One of the benefits of using
an actual
tape emulation plug-in as opposed to
something that's just giving tape
harmonic distortion
is they've given you the controls for
the tape machine and you can screw it up
you can actually make it much more
distorted than tape
ever would have, because you never would
have misaligned
your tape machine, this much.
00:17:32
So, now I'm gonna go ahead
and give you that same kick and snare
and I'm gonna start actually distorting
the tape machine.
00:18:20
You can hear how far you can go
just with tape emulation,
now, yes: we are clipping a plug-in
but unless the plug-in is really badly
set up
it's set up so that when I start
cranking
my record level
it's gonna start distorting inside
the plug-in's
model of the tape machine as opposed
to just clipping the output of
the plug-in. So this is very much
ultra tape saturation as well as
clipping the electronics of the
tape machine itself.
00:18:46
Now I'm gonna call one other tape
emulation program that has
an even odder way that you can tweak.
00:18:52
So here's one more tape emulation
plug-in called Satin
and this actually has even more control
where you can misalign the head stack
you can change the head bump, which
is
a low frequency bump because of the
gap
in the head.
00:19:06
I'm gonna start completely misaligning
this tape machine
and you'll hear how completely
messed up it can get.
00:19:53
I'll bypass this and I'm
what's going on down here in this
frequency response curve.
00:20:12
You can hear it's actually starting
to pull stuff
out of the drums and what's happening
is
I'm using this azimuth control
which is
doing the equivalent
of tilting
the playback head
so now in comb filtering
the output of the
head, because different frequencies
are at
different amount of out of phase
because
the head's laying
slanted this away, so as the
tape goes across
different frequencies are out
by a different amount
based on the physical problem
on the tape head..
00:20:41
..which..
00:20:42
..actually is an issue sometimes
when you're using tape machines.
You can have
someone align a tape machine
at too high a frequency
and they can be one cycle off
at 10k.
00:20:52
But that means they're
in phase at 10k but they're half a cycle
out at 5k.
00:20:57
And it can cause all kinds of
really weird
frequency response stuff, so..
00:21:01
..that's a totally different way to
think about distorting your signal.
00:21:03
'cause again: just changing it
is distorting it.
00:21:06
So you can do straight up just
overdrive but you can also
just misuse the hardware completely
even though it's just an emulation
of the hardware.

> **Assignment**: Pull the passage of the tape emulation transcript from "One of the benefits" to "machine, this much." and copy it word for word.

> **Given data**:
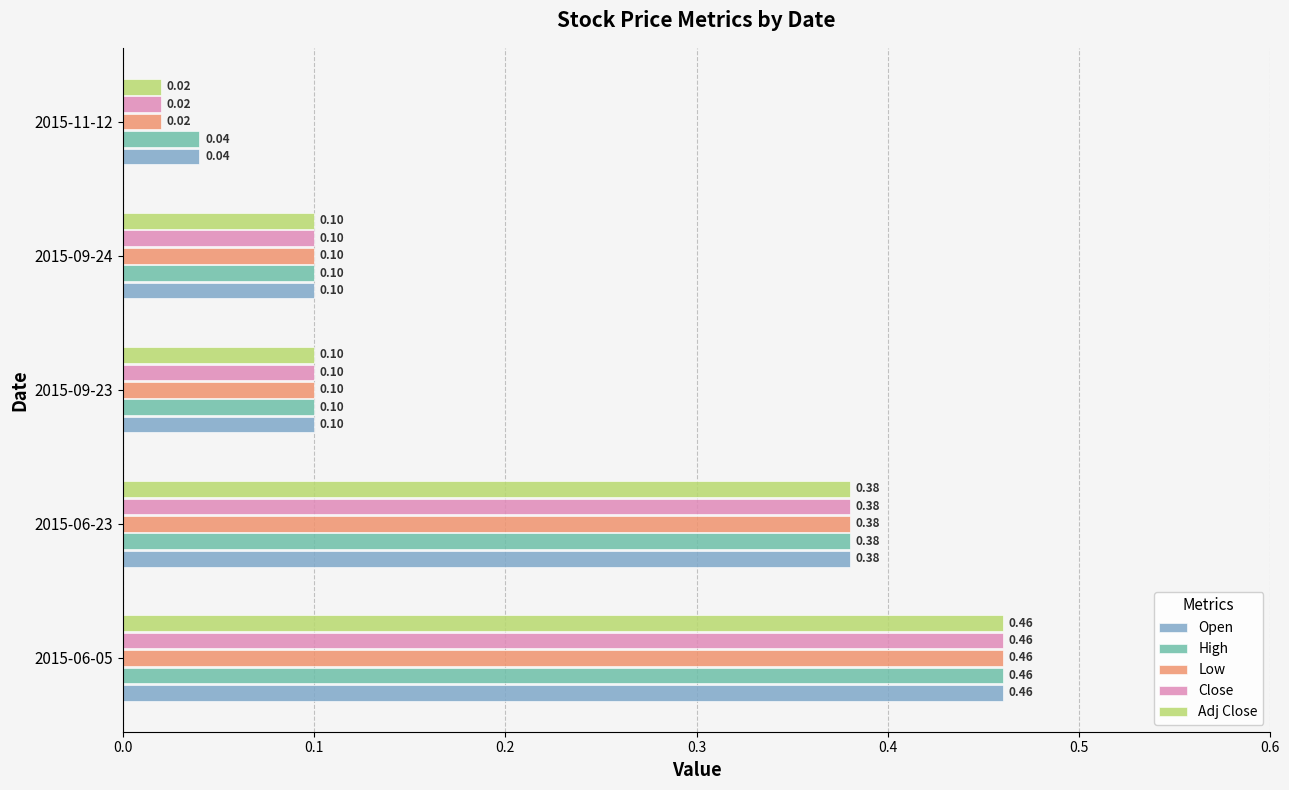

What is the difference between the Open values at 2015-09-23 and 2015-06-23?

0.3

==

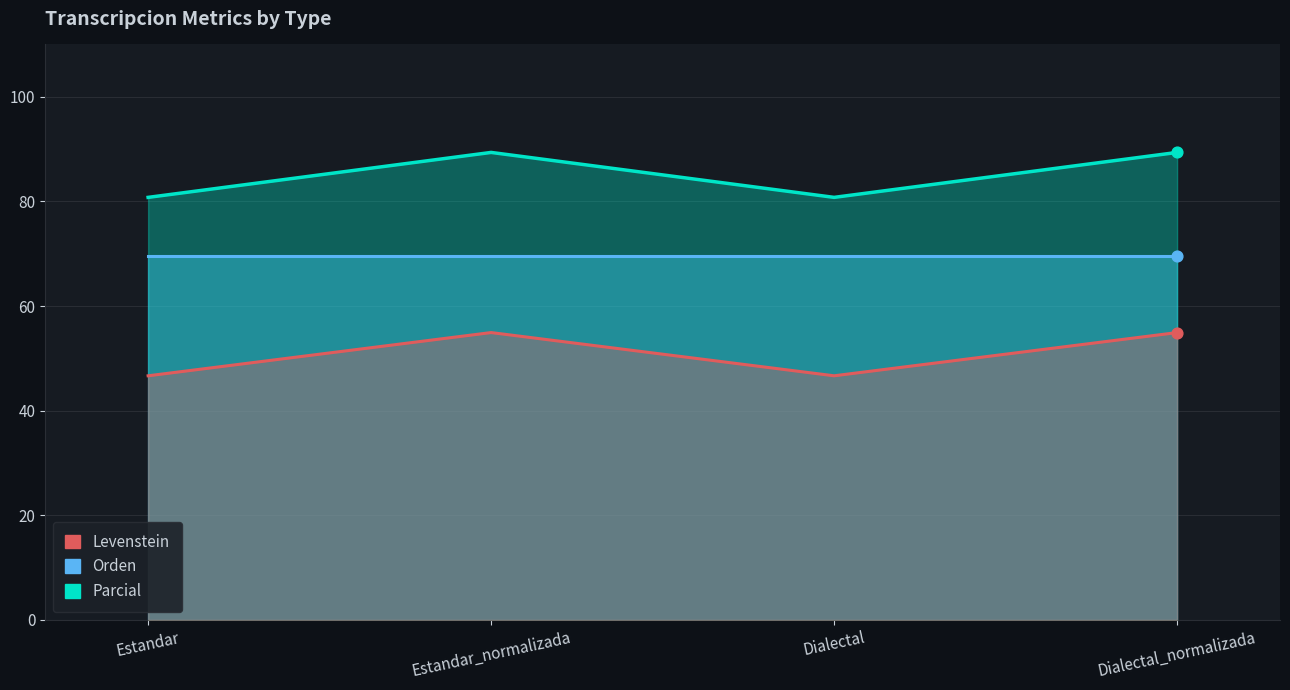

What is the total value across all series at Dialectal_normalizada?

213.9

---

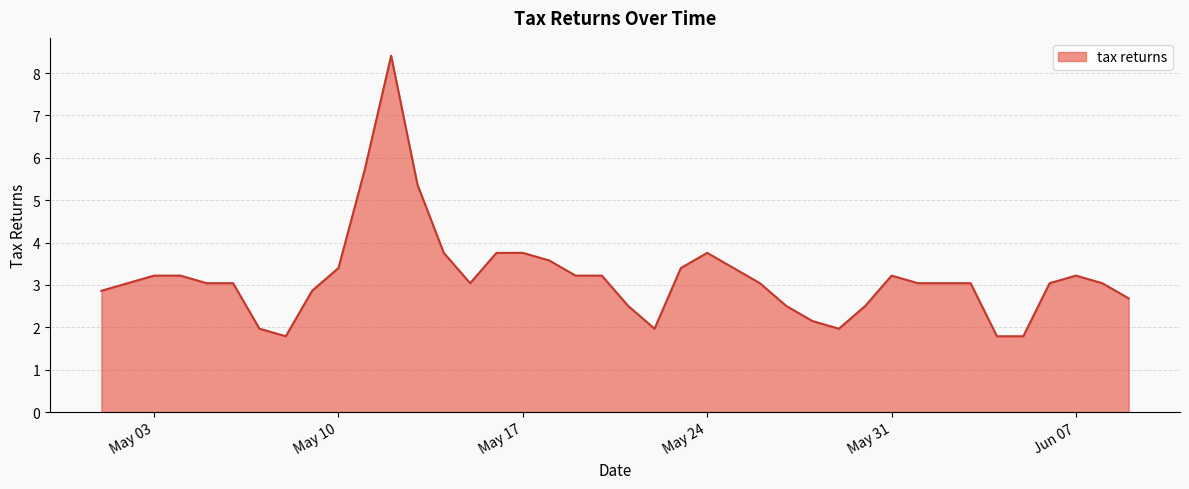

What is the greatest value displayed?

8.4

> **Solution for this exercise**:
One of the benefits of using
an actual
tape emulation plug-in as opposed to
something that's just giving tape
harmonic distortion
is they've given you the controls for
the tape machine and you can screw it up
you can actually make it much more
distorted than tape
ever would have, because you never would
have misaligned
your tape machine, this much.